排泄物語

親戚が集まる正月の座敷

投稿者: 生成エピソード集(エピソード851〜900)2分で読めます閲覧 9863.3(6件)

冷え込みの厳しい一月三日の午後一時すぎ、雪がちらつく東北の実家でのことだ。正月の親戚一同が集まる大広間での宴会が行われており、室内にはファンヒーターの温風とごちそうの匂いが充満していた。祖父や叔父たちが酒を酌み交わす中、私はお給仕や片付けに追われていたが、冷たいビールやジュースを勧められるままに飲み干したのが完全に裏目に出てしまった。

最初の異変は、急激に冷え込んできた廊下とお座敷を行き来するうちに、下腹部を締め付けるような鋭い便意の第一波だった。私はその日、お正月にふさわしい上品な薄紫色のアンゴラニットに、タイトな黒の膝丈スカート、そして黒の八十デニールタイツに茶色のスリッパを合わせていた。髪は後ろでハーフアップにまとめ、真珠のヘアピンで留めていたが、便意の焦燥感から全身に噴き出した冷や汗で額の生え際が濡れ、前髪が張り付いた。綺麗に施したはずのファンデーションが脂汗で浮き上がり、マスカラが滲んで涙目のようになっているのが自覚できた。

大勢の親戚が居並ぶ中、給仕の途中で何度も中座することは極めて不作法であり、特に厳しい親戚の叔母たちからの視線。この逃げ場のない社会的状況が、私をお座敷という名の檻に縛り付けていた。私は奥歯を噛み締め、時折「はぅ……っ」と熱く荒い吐息を漏らし、腰を低く落としてお腹を抱え込むようにして必死に括約筋を閉じていた。

便意は容赦なく第二波、第三波と押し寄せ、腸は決壊寸前の泥水のように暴れ、下腹部がギシギシと痛む。私は膝丈スカートの下で、タイツを履いた内ももをこれでもかと密着させ、両膝を交互にすり合わせるようにして激しく震えさせた。スリッパのつま先に全体重をかけ、お尻の筋肉を極限まで締め付けていた。足の指先を限界まで丸め、全身の筋肉を硬直させて便意を逃がそうとするが、お腹の奥の熱い圧力は高まる一方だった。

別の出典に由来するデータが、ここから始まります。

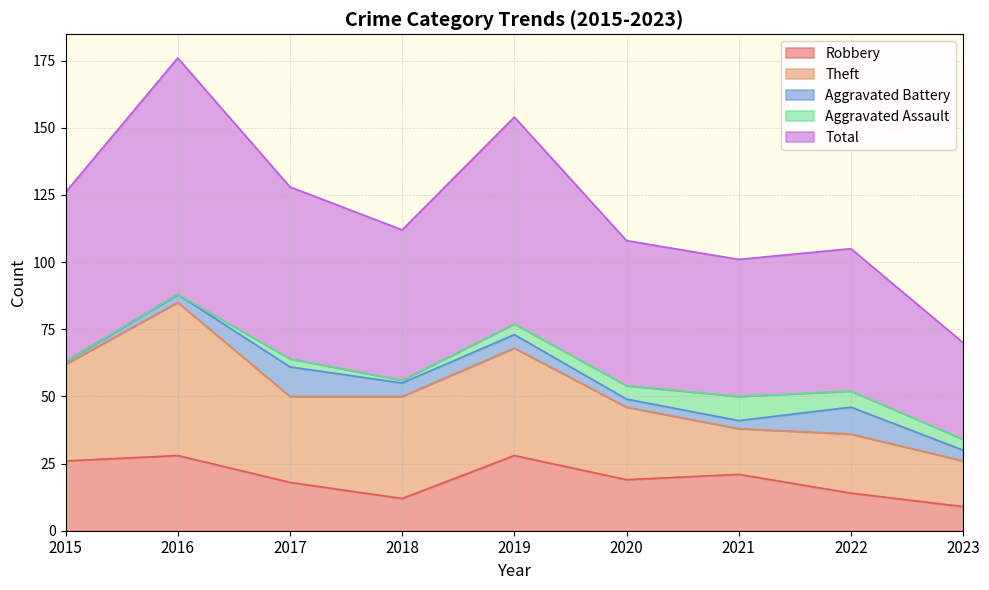

What is the difference between the Aggravated Assault values at 2021 and 2018?

8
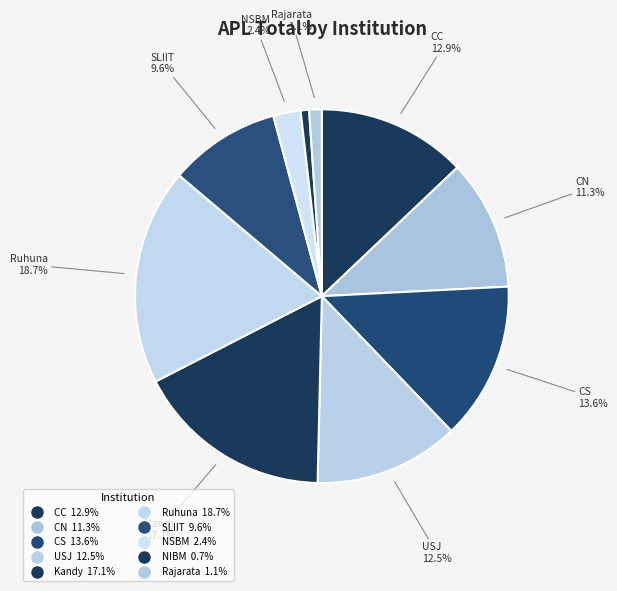

What percentage is the Rajarata slice, to the nearest percent?

1%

「あと十分、この片付けが終わるまで……」と、頭の中で狂ったように秒刻みの計算を繰り返しず、焦りで頭が真っ白になった。恥づかしさと、この静かな空間で漏らしてしまいそうだという恐怖が混ざり合い、耳の奥が熱くなって喉がカラカラに渇いた。自分の限界の太も目の震えと、膝丈スカートが小刻みに揺れるスリルの中で、心臓は早鐘のように脈打っていた。

ついに限界に達し、私はお盆を乱雑に置くと、お尻をかばう極端な内股の姿勢でお座敷から立ち上がった。がくがくと震える膝を内側に折り曲げ、すり足のような奇妙な歩幅でトイレへと急ぎ、個室へ滑り込んだ。便座に腰を下ろし、すべてが一気に放出された瞬間の、頭の芯がとろけるような凄まじい解放感は、今でも正月になるたびに下腹部の奥をキュンと熱くさせるほどだた。